Is there much that is more beautiful than the work of small hands? The care and attention they give to mastering a task; the intensity in which they work; and the focus they have towards carrying out each step?
I mentioned earlier that more than toys, Sarah loves meaningful activity; pouring water, watering her garden, putting on her shoes, combing her hair, Practical Life activities. This constant repetition of motion, constant practice towards mastery, seems innately driven.
‘Exercises of Practical Life, those daily performed activities which the adult carries out…[T]he very young child shows a strong urge to associate himself with these activities. He tries to take part spontaneously. He offers his help.’

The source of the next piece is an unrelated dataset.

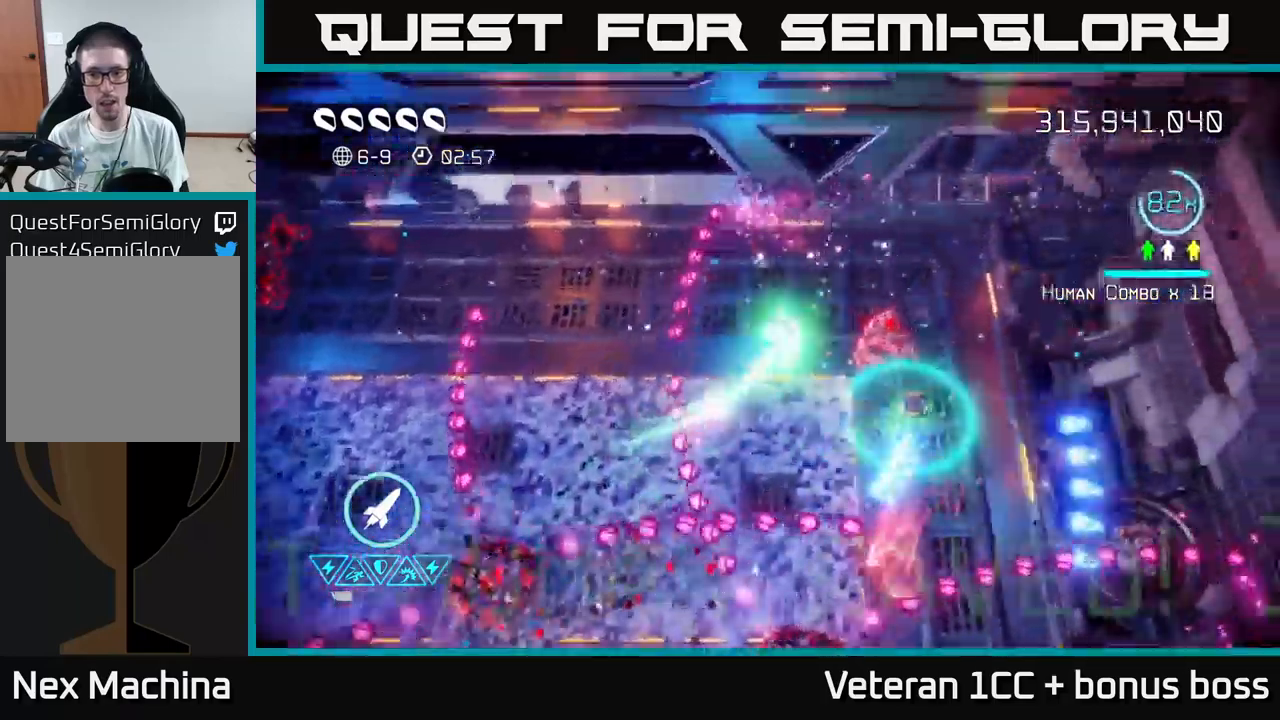
{"buttons": [], "left_stick": "up-left", "right_stick": "down", "events": [[17, "L2", "up"], [50, "left_stick", "down"], [117, "R2", "down"], [250, "R2", "up"], [283, "left_stick", "up"], [400, "left_stick", "up-left"]]}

~ M. Waltuch, Montessori Talks to Parents: The Home Environment
So when Sarah saw me squeezing lemons, she straight away offered to help. With her hand out, and her finger pointing, she said, ‘Lemon, in there.’ Which in Sarah speak means, Mummy, can I squeeze the lemon, too?
When Spring rolls around I like to make lemon water. I don’t really like the taste of plain water, but a touch of lemon makes it so refreshing. Sarah likes to help me make it. If I squeeze the lemon a little bit before cutting it, to soften it, Sarah is able to get the juice out.
It takes practice, but all things do. She is able to use her other hand to hold the juicer steady now (at first I would hold the juicer and she would press the lemon down with both hands). She still needs a little help sometimes pouring the juice into the jug though. Often she will misjudge and miss the bowl.
And when there are spills, and there are always spills. Sarah is more than happy to give the bench a quick wipe.
Now to add a few ice cubes and head outside to enjoy the sunshine.